Ada beberapa pertimbangan dalam pengarsipan data, sbb:
  • Selidiki keperluan legalnya. Tiap bidang dan tiap jenis data mempunyai umur retensi data yang berbeda-beda. Misalnya, data untuk keperluan pajak dan bea cukai mematok retensi data 10 tahun berdasarkan peraturan pemerintah yang berlaku.
  • Analisa data. Analisa hubungan antar tabel data dan kebergantungannya, perlu tahu juga distribusi data per periode tertentu, misal bulanan, 4-bulanan, tahunan.
  • Pahami penggunaan data. Pastikan dari user yang paham menggunakan potensi arsip suatu data.
  • Otomasikan proses pengarsipan data.
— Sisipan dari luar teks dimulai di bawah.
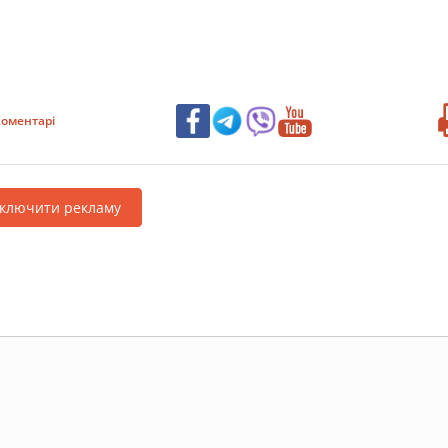
оментарі
дключити рекламу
Bisa dibuat juga prosedur yang memungkinkan user untuk melakukan pengarsipan sendiri.

Pendekatan yang digunakan dalam pengarsipan database:
  • Data arsip harus berada di database yang sama.
    • Pindahkan (insert+delete) data arsip ke tabel terpisah dengan menambahkan prefiks khusus untuk menandai nama tabel arsip.
    • Tabel arsip diletakkan di filegroup yang berbeda.
    • Gunakan join dalam view untuk menggabungkan data lama dan baru sehingga user tetap bisa mengakses data.
    • Sesuaikan aplikasi front-end dengan perubahan tersebut.
  • Data arsip tidak harus berada di database yang sama.
    • Pindahkan (insert+delete) data ke database lain, bisa di server yang sama atau di server yang berbeda.
    • Buat mekanisme operasional untuk user bisa mengakses data tersebut bilamana dibutuhkan.
  • Data arsip tidak dibutuhkan.
    • Backup data, kemudian verifikasi backup tersebut bisa di-restore dan disimpan beserta informasi tanggal backup-nya.
    • Jika sewaktu-waktu user tetap butuh data arsip tersebut, data arsip bisa di restore sesuai tanggal backup yang dibutuhkan.


Otomasi dalam proses pengarsipan:
  • Gunakan fitur standar dari software database yang ada.
  • Lakukan SQL Server maintenance jika pengarsipan melibatkan data yang cukup besar.